Article: How to consume RSS safely

June 12, 2003
tags: html, rss, security

(Original source: http://diveintomark.org/archives/2003/06/12/how_to_consume_rss_safely)

First of all, I apologize to those of you who subscribe to my RSS feed and use web-based or browser- based news aggregators. If you checked your news page in the last 12 hours, you no doubt saw my little prank: an entire screen full of platypuses. (Please, let’s not turn this into a discussion of proper pluralization. Try to stay with me.) They’re gone from my feed now, although depending on your software you may need to delete the post in question from your local news page as well.

Now that the contrition is out of the way, let’s face facts: if this prank affected you, your software is dangerously broken. It accepts arbitrary HTML from potentially 100s of sources and blindly republishes it all on a single page on your own web server (or desktop web server). This is fundamentally dangerous.

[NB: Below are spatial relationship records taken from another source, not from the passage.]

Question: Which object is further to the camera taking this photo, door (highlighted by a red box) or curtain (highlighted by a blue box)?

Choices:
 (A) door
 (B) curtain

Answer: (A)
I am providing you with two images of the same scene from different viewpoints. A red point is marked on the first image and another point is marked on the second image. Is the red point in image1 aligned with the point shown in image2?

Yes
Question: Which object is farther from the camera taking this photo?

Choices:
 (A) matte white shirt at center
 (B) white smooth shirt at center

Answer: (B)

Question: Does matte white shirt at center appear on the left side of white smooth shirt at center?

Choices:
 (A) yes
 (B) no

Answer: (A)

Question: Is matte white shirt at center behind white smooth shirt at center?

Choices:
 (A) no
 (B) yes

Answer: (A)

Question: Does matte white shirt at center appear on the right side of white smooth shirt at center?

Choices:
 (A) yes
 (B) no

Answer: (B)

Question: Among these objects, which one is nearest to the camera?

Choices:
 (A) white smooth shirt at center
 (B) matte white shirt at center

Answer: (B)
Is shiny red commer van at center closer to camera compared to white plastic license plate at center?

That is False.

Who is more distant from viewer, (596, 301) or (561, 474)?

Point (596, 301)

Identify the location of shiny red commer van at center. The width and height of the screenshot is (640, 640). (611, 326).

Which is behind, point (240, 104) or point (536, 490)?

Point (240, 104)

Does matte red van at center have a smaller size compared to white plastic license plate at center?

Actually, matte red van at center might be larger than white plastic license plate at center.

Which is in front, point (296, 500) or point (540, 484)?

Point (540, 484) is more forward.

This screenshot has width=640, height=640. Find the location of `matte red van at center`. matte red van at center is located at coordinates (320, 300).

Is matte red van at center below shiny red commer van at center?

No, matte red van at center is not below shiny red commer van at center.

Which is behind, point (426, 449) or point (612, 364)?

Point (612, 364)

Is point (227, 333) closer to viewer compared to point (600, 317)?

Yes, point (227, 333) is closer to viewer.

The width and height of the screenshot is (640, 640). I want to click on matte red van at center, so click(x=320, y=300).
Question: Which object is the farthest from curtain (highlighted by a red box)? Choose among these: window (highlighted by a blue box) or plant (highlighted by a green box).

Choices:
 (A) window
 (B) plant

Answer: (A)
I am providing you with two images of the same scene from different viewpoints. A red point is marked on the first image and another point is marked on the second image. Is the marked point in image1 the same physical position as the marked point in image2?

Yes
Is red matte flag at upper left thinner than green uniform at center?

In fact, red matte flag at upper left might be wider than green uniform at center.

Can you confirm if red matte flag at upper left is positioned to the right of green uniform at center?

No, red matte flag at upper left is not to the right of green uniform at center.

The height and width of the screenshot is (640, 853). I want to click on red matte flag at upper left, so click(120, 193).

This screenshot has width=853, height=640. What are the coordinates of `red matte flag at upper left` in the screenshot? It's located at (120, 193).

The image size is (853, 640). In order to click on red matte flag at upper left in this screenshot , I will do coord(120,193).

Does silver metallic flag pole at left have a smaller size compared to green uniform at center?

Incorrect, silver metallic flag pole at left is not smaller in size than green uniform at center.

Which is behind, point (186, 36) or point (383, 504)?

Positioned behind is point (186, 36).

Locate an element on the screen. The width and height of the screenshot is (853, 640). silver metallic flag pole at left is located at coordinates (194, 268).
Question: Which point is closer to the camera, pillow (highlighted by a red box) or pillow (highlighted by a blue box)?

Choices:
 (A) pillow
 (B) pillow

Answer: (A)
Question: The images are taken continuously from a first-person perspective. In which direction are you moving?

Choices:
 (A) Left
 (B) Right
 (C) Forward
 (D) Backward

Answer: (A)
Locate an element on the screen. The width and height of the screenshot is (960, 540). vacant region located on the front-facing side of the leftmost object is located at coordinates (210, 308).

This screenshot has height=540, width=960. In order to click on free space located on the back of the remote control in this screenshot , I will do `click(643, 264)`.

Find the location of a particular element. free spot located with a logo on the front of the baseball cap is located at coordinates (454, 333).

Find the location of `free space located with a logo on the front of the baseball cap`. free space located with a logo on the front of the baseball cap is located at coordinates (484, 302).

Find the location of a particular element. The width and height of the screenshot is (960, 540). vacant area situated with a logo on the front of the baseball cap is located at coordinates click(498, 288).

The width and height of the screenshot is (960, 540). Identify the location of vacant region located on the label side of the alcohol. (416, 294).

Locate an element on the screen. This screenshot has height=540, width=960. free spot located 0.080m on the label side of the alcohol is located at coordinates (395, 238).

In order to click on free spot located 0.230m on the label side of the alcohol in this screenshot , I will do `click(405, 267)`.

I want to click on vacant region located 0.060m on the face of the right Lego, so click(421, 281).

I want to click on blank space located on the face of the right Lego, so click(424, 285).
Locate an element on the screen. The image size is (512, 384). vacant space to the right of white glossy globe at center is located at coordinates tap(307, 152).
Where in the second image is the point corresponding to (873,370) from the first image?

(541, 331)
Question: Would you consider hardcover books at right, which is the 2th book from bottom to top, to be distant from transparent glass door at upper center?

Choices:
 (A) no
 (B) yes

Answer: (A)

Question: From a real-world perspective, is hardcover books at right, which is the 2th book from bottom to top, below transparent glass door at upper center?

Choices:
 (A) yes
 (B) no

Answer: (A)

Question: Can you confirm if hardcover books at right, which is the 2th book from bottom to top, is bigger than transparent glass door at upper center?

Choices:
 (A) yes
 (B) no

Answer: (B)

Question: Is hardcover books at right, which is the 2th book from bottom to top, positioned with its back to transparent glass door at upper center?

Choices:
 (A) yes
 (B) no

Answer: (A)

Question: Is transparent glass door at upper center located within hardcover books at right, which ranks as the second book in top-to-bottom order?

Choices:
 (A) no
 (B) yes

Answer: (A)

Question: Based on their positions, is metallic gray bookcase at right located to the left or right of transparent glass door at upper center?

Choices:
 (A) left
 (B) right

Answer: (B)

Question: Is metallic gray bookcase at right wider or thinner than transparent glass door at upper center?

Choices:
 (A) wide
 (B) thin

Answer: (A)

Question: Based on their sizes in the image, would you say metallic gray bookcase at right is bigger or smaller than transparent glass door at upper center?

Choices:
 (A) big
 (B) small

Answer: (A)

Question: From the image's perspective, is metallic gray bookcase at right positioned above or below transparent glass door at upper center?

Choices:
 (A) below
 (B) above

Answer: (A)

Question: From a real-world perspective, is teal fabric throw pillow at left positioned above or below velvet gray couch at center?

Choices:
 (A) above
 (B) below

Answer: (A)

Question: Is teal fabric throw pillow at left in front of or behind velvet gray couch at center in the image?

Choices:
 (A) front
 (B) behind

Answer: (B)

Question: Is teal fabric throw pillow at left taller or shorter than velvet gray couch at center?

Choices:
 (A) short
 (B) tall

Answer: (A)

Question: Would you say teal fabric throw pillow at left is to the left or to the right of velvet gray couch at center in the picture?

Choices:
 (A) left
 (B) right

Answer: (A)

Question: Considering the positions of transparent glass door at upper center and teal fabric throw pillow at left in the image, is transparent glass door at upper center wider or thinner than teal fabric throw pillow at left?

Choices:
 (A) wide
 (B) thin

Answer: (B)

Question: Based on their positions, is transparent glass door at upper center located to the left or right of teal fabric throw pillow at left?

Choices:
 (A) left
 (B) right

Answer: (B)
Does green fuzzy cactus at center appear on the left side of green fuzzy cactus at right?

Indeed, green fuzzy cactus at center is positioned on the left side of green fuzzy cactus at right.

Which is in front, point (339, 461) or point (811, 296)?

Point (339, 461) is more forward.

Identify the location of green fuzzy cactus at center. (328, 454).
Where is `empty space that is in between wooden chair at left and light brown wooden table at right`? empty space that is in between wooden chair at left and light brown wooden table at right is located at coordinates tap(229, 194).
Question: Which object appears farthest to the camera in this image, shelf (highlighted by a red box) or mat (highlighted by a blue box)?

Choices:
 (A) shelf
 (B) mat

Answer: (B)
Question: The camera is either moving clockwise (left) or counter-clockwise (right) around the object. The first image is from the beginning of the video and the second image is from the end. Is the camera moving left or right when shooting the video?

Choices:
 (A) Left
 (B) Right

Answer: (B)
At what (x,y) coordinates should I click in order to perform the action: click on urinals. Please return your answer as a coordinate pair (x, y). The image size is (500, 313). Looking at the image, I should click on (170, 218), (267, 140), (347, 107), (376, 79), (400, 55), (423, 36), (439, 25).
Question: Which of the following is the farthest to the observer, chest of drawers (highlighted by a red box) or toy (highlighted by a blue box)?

Now, the current situation is not entirely your software’s fault. RSS, by design, is difficult to consume safely. The RSS specification allows for description elements to contain arbitrary entity- encoded HTML. While this is great for RSS publishers (who can just throw stuff together and make an RSS feed), it makes writing a safe and effective RSS consumer application exceedingly difficult. And now that RSS is moving into the mainstream, the design decisions that got it there are becoming more and more of a problem.

HTML is nasty. Arbitrary HTML can carry nasty payloads: scripts, ActiveX objects, remote image web bugs, and arbitrary CSS styles that (as you saw with my platypus prank) can take over the entire screen. Browsers protect against the worst of these payloads by having different rules for different zones. For example, pages in the general Internet are marked untrusted and may not have privileges to run ActiveX objects, but pages on your own machine or within your own intranet can. Unfortunately, the practice of republishing remote HTML locally eliminates even this minimal safeguard.

Still, dealing with arbitrary HTML is not impossible. Web-based mail systems like Hotmail and Yahoo allow users to send and receive HTML mail, and they take great pains to display it safely. It’s a lot of work, and there have been several high-profile failures over the years, but they’re coping.

Let me be clear: by design, RSS forces every single consumer application to cope with this problem.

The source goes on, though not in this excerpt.